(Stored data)
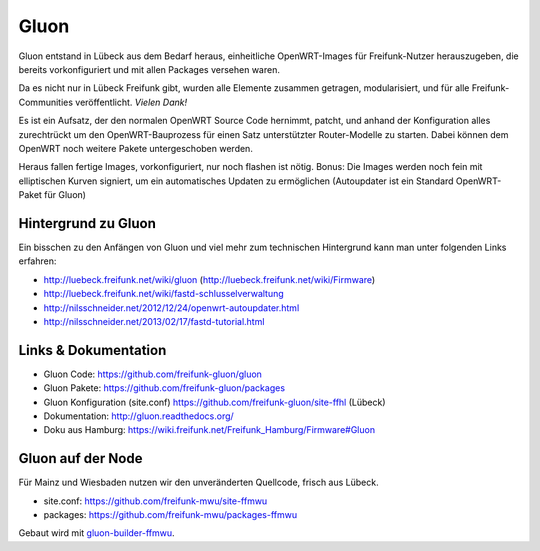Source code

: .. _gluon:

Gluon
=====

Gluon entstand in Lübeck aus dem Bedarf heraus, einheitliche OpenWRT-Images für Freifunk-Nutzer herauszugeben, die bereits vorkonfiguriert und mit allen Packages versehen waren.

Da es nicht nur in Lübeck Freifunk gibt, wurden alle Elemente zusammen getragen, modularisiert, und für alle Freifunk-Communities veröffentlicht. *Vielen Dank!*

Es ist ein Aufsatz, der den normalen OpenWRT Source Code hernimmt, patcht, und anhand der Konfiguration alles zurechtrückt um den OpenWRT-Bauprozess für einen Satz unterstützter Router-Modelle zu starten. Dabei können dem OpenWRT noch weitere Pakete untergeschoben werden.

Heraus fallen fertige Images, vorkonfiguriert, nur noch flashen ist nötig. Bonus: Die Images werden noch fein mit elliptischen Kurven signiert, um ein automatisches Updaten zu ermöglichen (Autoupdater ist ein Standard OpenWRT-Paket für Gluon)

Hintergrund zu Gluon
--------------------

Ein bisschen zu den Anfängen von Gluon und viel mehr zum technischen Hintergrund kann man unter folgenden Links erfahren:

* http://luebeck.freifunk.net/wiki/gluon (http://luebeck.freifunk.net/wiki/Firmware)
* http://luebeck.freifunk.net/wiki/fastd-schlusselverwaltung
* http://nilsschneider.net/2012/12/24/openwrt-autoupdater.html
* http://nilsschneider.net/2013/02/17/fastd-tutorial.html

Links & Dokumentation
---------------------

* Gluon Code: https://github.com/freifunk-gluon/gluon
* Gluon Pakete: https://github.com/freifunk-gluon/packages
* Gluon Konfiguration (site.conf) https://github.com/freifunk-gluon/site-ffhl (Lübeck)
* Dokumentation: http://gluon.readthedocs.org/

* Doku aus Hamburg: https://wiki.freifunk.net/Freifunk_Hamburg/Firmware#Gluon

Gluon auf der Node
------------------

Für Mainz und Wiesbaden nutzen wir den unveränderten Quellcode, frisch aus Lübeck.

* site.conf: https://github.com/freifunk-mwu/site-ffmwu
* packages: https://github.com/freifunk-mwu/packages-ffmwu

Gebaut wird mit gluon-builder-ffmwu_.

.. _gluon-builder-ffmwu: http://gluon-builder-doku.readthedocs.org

--

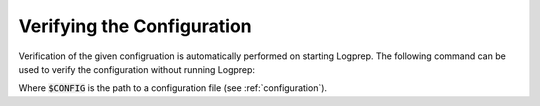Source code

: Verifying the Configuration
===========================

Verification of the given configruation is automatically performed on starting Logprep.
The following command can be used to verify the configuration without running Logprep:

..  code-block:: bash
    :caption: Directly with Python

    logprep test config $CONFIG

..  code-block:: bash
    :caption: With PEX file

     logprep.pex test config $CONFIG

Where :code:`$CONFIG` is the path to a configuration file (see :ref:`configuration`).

**ASSIGNMENT**
Copy, from the data above, every line where the word "Lübeck" appears.

**EXERCISE OUTPUT**
Gluon entstand in Lübeck aus dem Bedarf heraus, einheitliche OpenWRT-Images für Freifunk-Nutzer herauszugeben, die bereits vorkonfiguriert und mit allen Packages versehen waren.
Da es nicht nur in Lübeck Freifunk gibt, wurden alle Elemente zusammen getragen, modularisiert, und für alle Freifunk-Communities veröffentlicht. *Vielen Dank!*
* Gluon Konfiguration (site.conf) https://github.com/freifunk-gluon/site-ffhl (Lübeck)
Für Mainz und Wiesbaden nutzen wir den unveränderten Quellcode, frisch aus Lübeck.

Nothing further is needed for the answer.